Combining obinutuzumab (Gazyva) with chemotherapy in the first-line setting significantly reduced the risk of disease progression versus rituximab (Rituxan) plus chemotherapy in patients with follicular lymphoma.
Sandra Horning, MD
Combining obinutuzumab (Gazyva) with chemotherapy in the first-line setting significantly reduced the risk of disease progression versus rituximab (Rituxan) plus chemotherapy in patients with follicular lymphoma, according to findings from the phase III GALLIUM study.
The safety profile was consistent with previously reported data for chemotherapy combinations with the two therapies, according to Genentech, which manufactures both anti-CD20 agents. Genentech intends to present the GALLIUM data at an upcoming medical meeting and enter discussions with regulatory authorities about a new indication for obinutuzumab.
"People with follicular lymphoma continue to need better initial treatment options because their disease is incurable and becomes more difficult to treat with each relapse," Sandra Horning, MD, chief medical officer and head of Global Product Development at Genentech, said in a statement.
The international phase III GALLIUM study included 1401 treatment-naive patients with indolent non-Hodgkin lymphoma, of whom 1202 patients had follicular lymphoma. Patients were randomized to obinutuzumab plus chemotherapy, followed by obinutuzumab alone (up to 2 years), or rituximab plus chemotherapy, followed by rituximab alone (up to 2 years). The chemotherapy regimens used were CHOP, CVP, or bendamustine, based on the discretion of the physicians at each study location.
The primary endpoint of the study was progression-free survival. Secondary outcome measures included response rate, overall survival, disease-free survival, and safety.
"GALLIUM is the second study in which Gazyva showed superior progression-free survival compared to Rituxan, when each was combined with chemotherapy,” said Horning.
The CLL11 trial was the first study to directly compare the agents. In the study, obinutuzumab plus chlorambucil reduced the risk of disease progression by 58% compared with rituximab plus chlorambucil in previously untreated patients with chronic lymphocytic leukemia (CLL; HR, 0.42; 95% CI, 0.33-0.54; P <.0001).
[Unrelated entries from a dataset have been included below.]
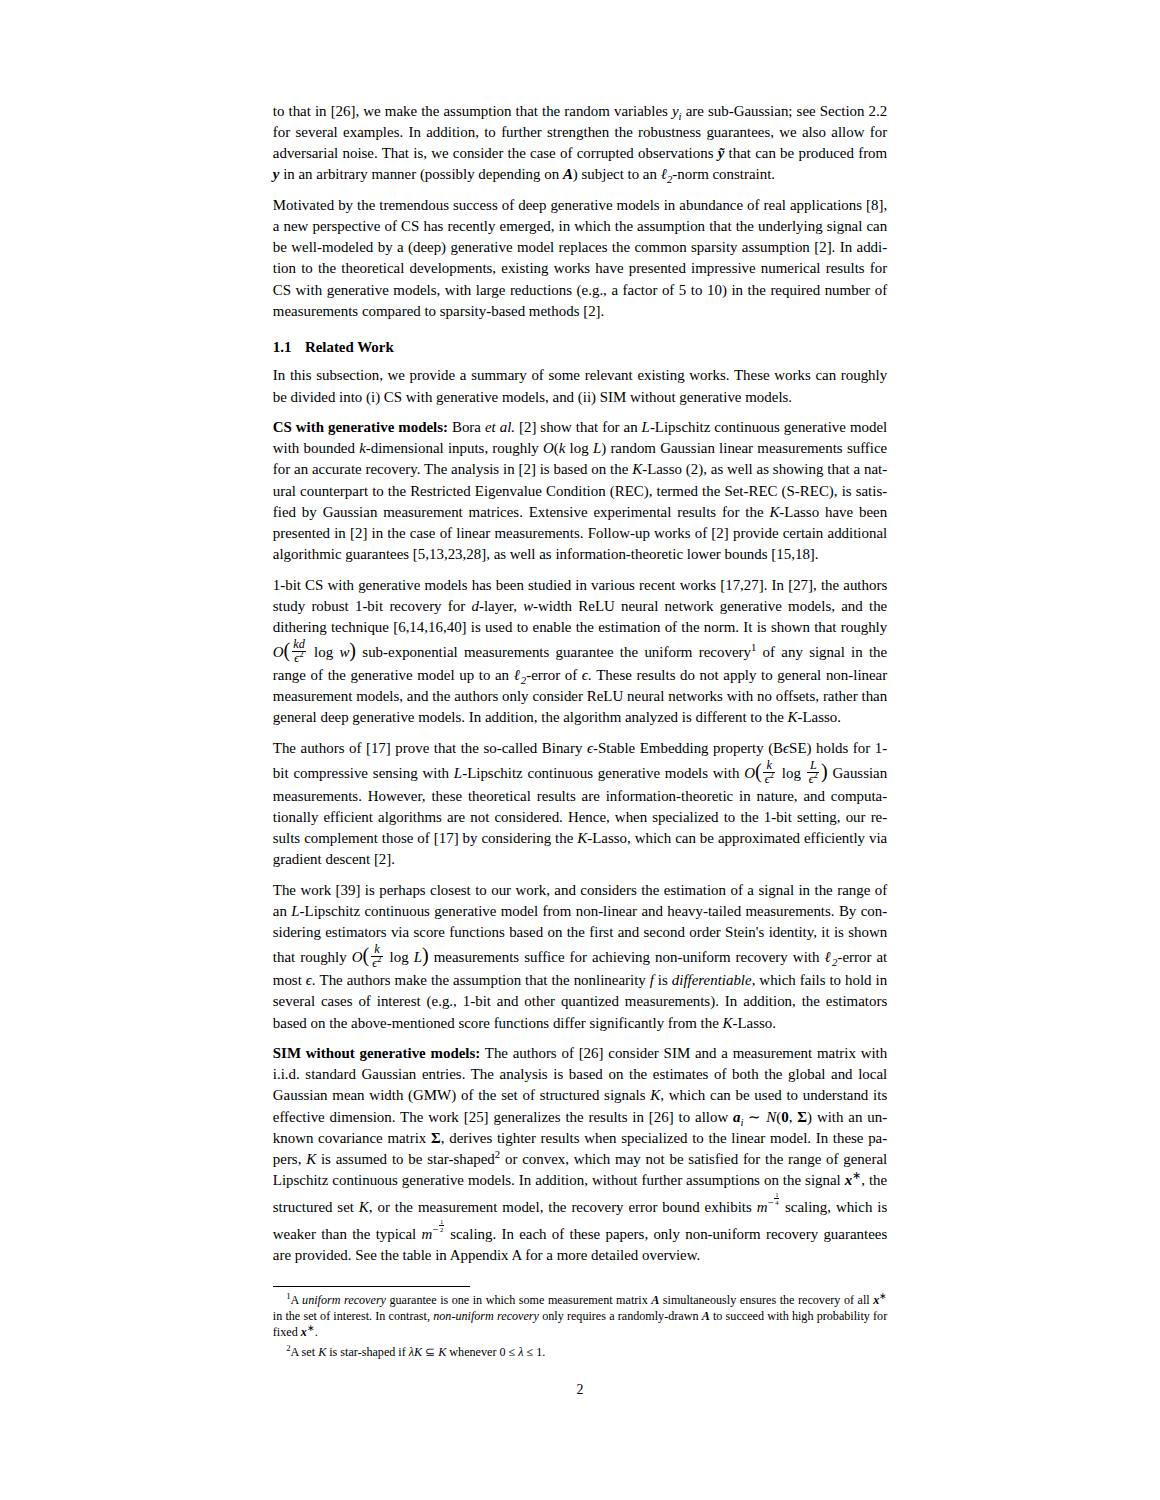to that in [26], we make the assumption that the random variables yi are sub-Gaussian; see Section 2.2 for several examples. In addition, to further strengthen the robustness guarantees, we also allow for adversarial noise. That is, we consider the case of corrupted observations ỹ that can be produced from y in an arbitrary manner (possibly depending on A) subject to an ℓ2-norm constraint.
Motivated by the tremendous success of deep generative models in abundance of real applications [8], a new perspective of CS has recently emerged, in which the assumption that the underlying signal can be well-modeled by a (deep) generative model replaces the common sparsity assumption [2]. In addition to the theoretical developments, existing works have presented impressive numerical results for CS with generative models, with large reductions (e.g., a factor of 5 to 10) in the required number of measurements compared to sparsity-based methods [2].
1.1 Related Work
In this subsection, we provide a summary of some relevant existing works. These works can roughly be divided into (i) CS with generative models, and (ii) SIM without generative models.
CS with generative models: Bora et al. [2] show that for an L-Lipschitz continuous generative model with bounded k-dimensional inputs, roughly O(k log L) random Gaussian linear measurements suffice for an accurate recovery. The analysis in [2] is based on the K-Lasso (2), as well as showing that a natural counterpart to the Restricted Eigenvalue Condition (REC), termed the Set-REC (S-REC), is satisfied by Gaussian measurement matrices. Extensive experimental results for the K-Lasso have been presented in [2] in the case of linear measurements. Follow-up works of [2] provide certain additional algorithmic guarantees [5,13,23,28], as well as information-theoretic lower bounds [15,18].
1-bit CS with generative models has been studied in various recent works [17,27]. In [27], the authors study robust 1-bit recovery for d-layer, w-width ReLU neural network generative models, and the dithering technique [6,14,16,40] is used to enable the estimation of the norm. It is shown that roughly O(kd ϵ2 log w) sub-exponential measurements guarantee the uniform recovery1 of any signal in the range of the generative model up to an ℓ2-error of ϵ. These results do not apply to general non-linear measurement models, and the authors only consider ReLU neural networks with no offsets, rather than general deep generative models. In addition, the algorithm analyzed is different to the K-Lasso.
The authors of [17] prove that the so-called Binary ϵ-Stable Embedding property (Bϵ SE) holds for 1-bit compressive sensing with L-Lipschitz continuous generative models with O(kϵ2 log Lϵ2) Gaussian measurements. However, these theoretical results are information-theoretic in nature, and computationally efficient algorithms are not considered. Hence, when specialized to the 1-bit setting, our results complement those of [17] by considering the K-Lasso, which can be approximated efficiently via gradient descent [2].
The work [39] is perhaps closest to our work, and considers the estimation of a signal in the range of an L-Lipschitz continuous generative model from non-linear and heavy-tailed measurements. By considering estimators via score functions based on the first and second order Stein's identity, it is shown that roughly O(kϵ2 log L) measurements suffice for achieving non-uniform recovery with ℓ2-error at most ϵ. The authors make the assumption that the nonlinearity f is differentiable, which fails to hold in several cases of interest (e.g., 1-bit and other quantized measurements). In addition, the estimators based on the above-mentioned score functions differ significantly from the K-Lasso.
SIM without generative models: The authors of [26] consider SIM and a measurement matrix with i.i.d. standard Gaussian entries. The analysis is based on the estimates of both the global and local Gaussian mean width (GMW) of the set of structured signals K, which can be used to understand its effective dimension. The work [25] generalizes the results in [26] to allow ai ∼ N(0, Σ) with an unknown covariance matrix Σ, derives tighter results when specialized to the linear model. In these papers, K is assumed to be star-shaped2 or convex, which may not be satisfied for the range of general Lipschitz continuous generative models. In addition, without further assumptions on the signal x∗, the structured set K, or the measurement model, the recovery error bound exhibits m−14 scaling, which is weaker than the typical m−12 scaling. In each of these papers, only non-uniform recovery guarantees are provided. See the table in Appendix A for a more detailed overview.
1A uniform recovery guarantee is one in which some measurement matrix A simultaneously ensures the recovery of all x∗ in the set of interest. In contrast, non-uniform recovery only requires a randomly-drawn A to succeed with high probability for fixed x∗.
2A set K is star-shaped if λK ⊆ K whenever 0 ≤ λ ≤ 1.
2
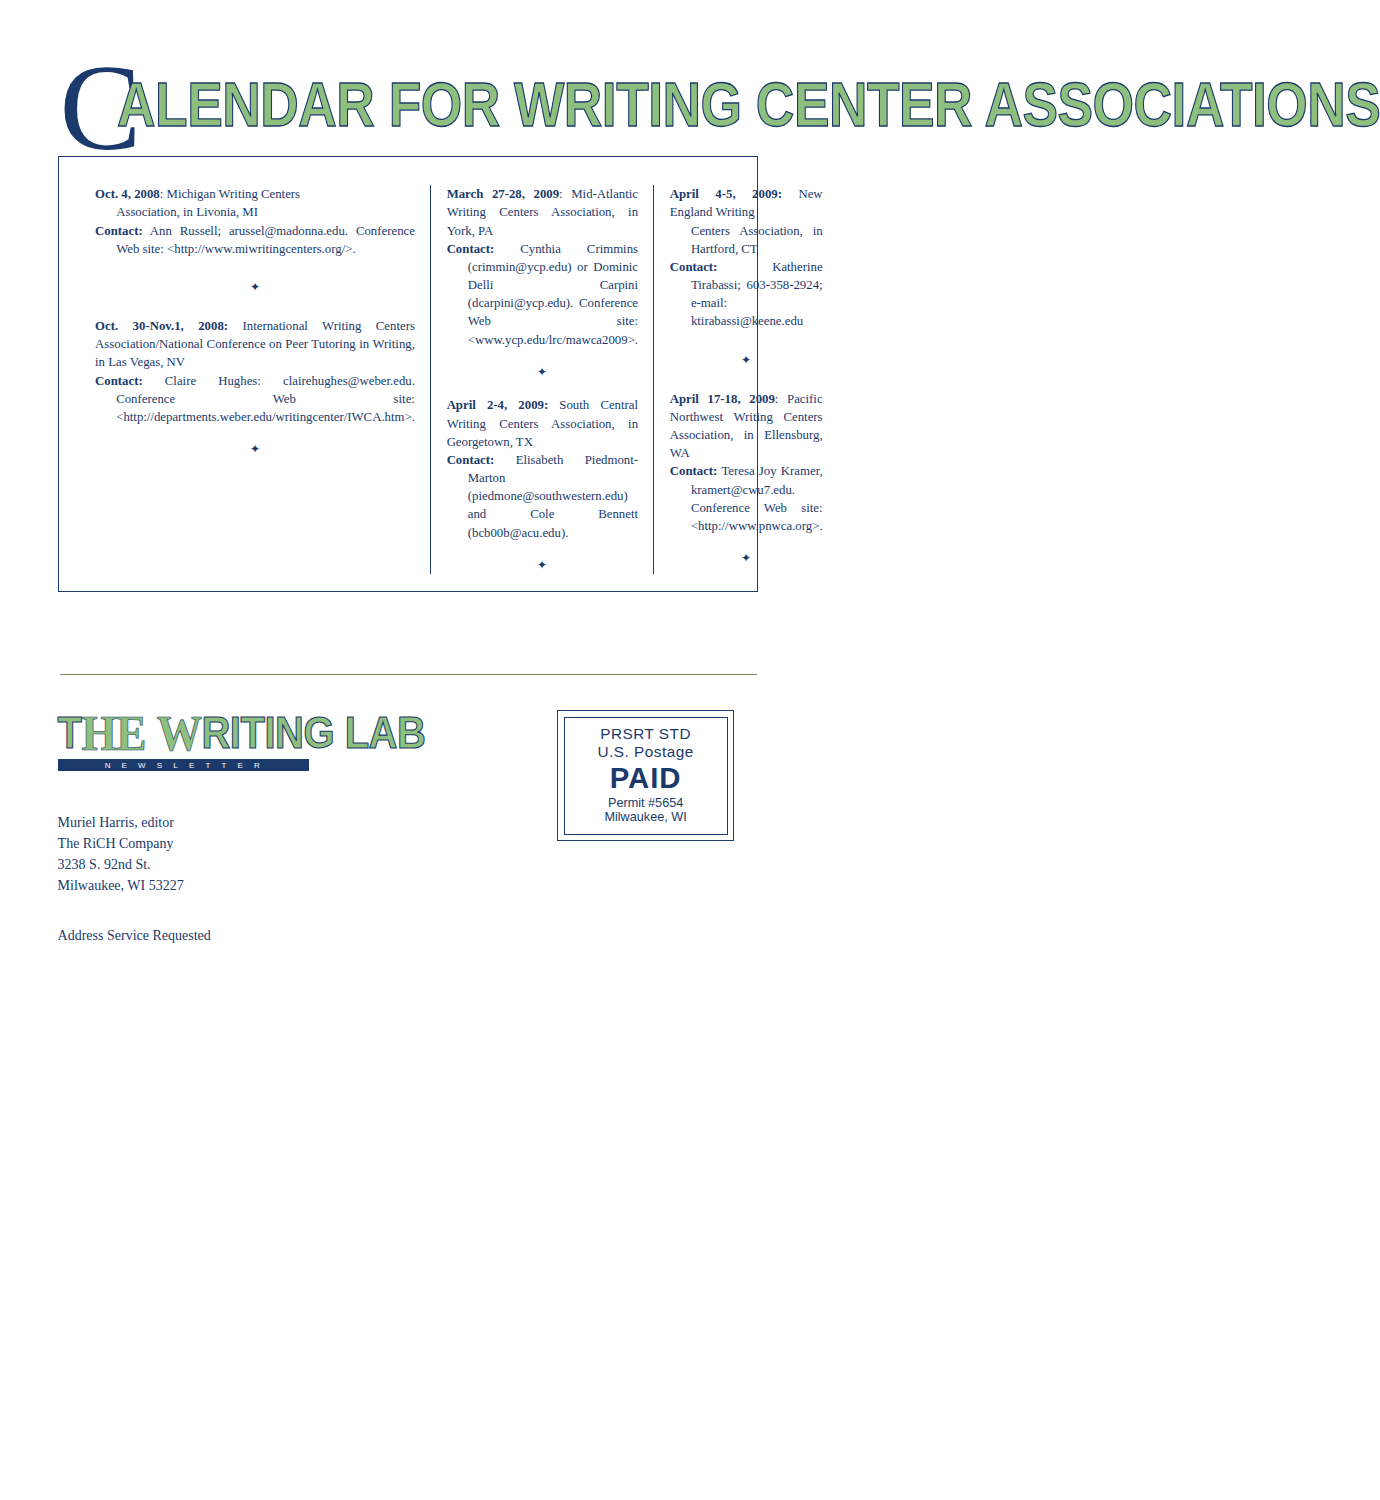C
ALENDAR FOR WRITING CENTER ASSOCIATIONS
Oct. 4, 2008: Michigan Writing Centers
Association, in Livonia, MI
Contact: Ann Russell; arussel@madonna.edu. Conference Web site: <http://www.miwritingcenters.org/>.
✦
Oct. 30-Nov.1, 2008: International Writing Centers Association/National Conference on Peer Tutoring in Writing, in Las Vegas, NV
Contact: Claire Hughes: clairehughes@weber.edu. Conference Web site: <http://departments.weber.edu/writingcenter/IWCA.htm>.
✦
March 27-28, 2009: Mid-Atlantic Writing Centers Association, in York, PA
Contact: Cynthia Crimmins (crimmin@ycp.edu) or Dominic Delli Carpini (dcarpini@ycp.edu). Conference Web site: <www.ycp.edu/lrc/mawca2009>.
✦
April 2-4, 2009: South Central Writing Centers Association, in Georgetown, TX
Contact: Elisabeth Piedmont-Marton (piedmone@southwestern.edu) and Cole Bennett (bcb00b@acu.edu).
✦
April 4-5, 2009: New England Writing
Centers Association, in Hartford, CT
Contact: Katherine Tirabassi; 603-358-2924; e-mail: ktirabassi@keene.edu
✦
April 17-18, 2009: Pacific Northwest Writing Centers Association, in Ellensburg, WA
Contact: Teresa Joy Kramer, kramert@cwu7.edu. Conference Web site: <http://www.pnwca.org>.
✦
THE WRITING LAB
N E W S L E T T E R
Muriel Harris, editor
The RiCH Company
3238 S. 92nd St.
Milwaukee, WI 53227
Address Service Requested
PRSRT STD
U.S. Postage
PAID
Permit #5654
Milwaukee, WI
Among patients in the obinutuzumab arm, the most common adverse events were infusion reactions, low white blood cell counts, low platelet counts, low red blood cell counts, fever, cough, nausea and diarrhea.
Based on data from the CLL11 trial the FDA approved obinutuzumab plus chlorambucil in November 2013 as a first-line treatment for patients with CLL.
In follicular lymphoma, the FDA approved obinutuzumab plus bendamustine followed by obinutuzumab alone for the treatment of patients who relapse after, or are refractory to, a rituximab-containing regimen.
The approval was based on the phase III GADOLIN study, in which obinutuzumab plus bendamustine followed by obinutuzumab monotherapy reduced the risk of disease progression by 52% compared with bendamustine alone (HR, 0.48; 95% CI 0.34-0.68; P <.0001) in patients with follicular lymphoma who progressed on rituximab-based therapy.
The best overall response (BOR) rate for the obinutuzumab cohort was 78.7%, including complete (CR) and partial response (PR) rates of 15.5% and 63.2%, respectively. The BOR was 74.7% for the control arm, with a CR rate of 18.7% and a PR rate of 56%. The median duration of response was not reached for the obinutuzumab arm versus 11.6 months with bendamustine alone.
The most frequently reported adverse events (AEs) in the obinutuzumab arm were infusion reactions (69%), low white blood cell counts (35%), nausea (54%), fatigue (39%), cough (26%), diarrhea (27%), constipation (19%), fever (18%), low platelet counts (15%), vomiting (22%), upper respiratory tract infection (13%), decreased appetite (18%), joint or muscle pain (12%), sinusitis (12%), low red blood cell counts (12%), general weakness (11%), and urinary tract infection (10%).
Low white blood cell counts (33%), infusion reactions (11%), and low platelet counts (10%), were the most common grade 3/4 AEs observed in patients receiving obinutuzumab. The most common serious AEs (>2%) included febrile neutropenia, neutropenia, infusion related reactions, sepsis, pneumonia, and pyrexia.
Obinutuzumab is a glycoengineered antibody against CD20. Through the glycoengineering process, sugar molecules are removed from immune-effector antibody cells in the posttranslational setting, significantly impacting antigen binding and function. Specifically, obinutuzumab is designed to lack fucose molecules.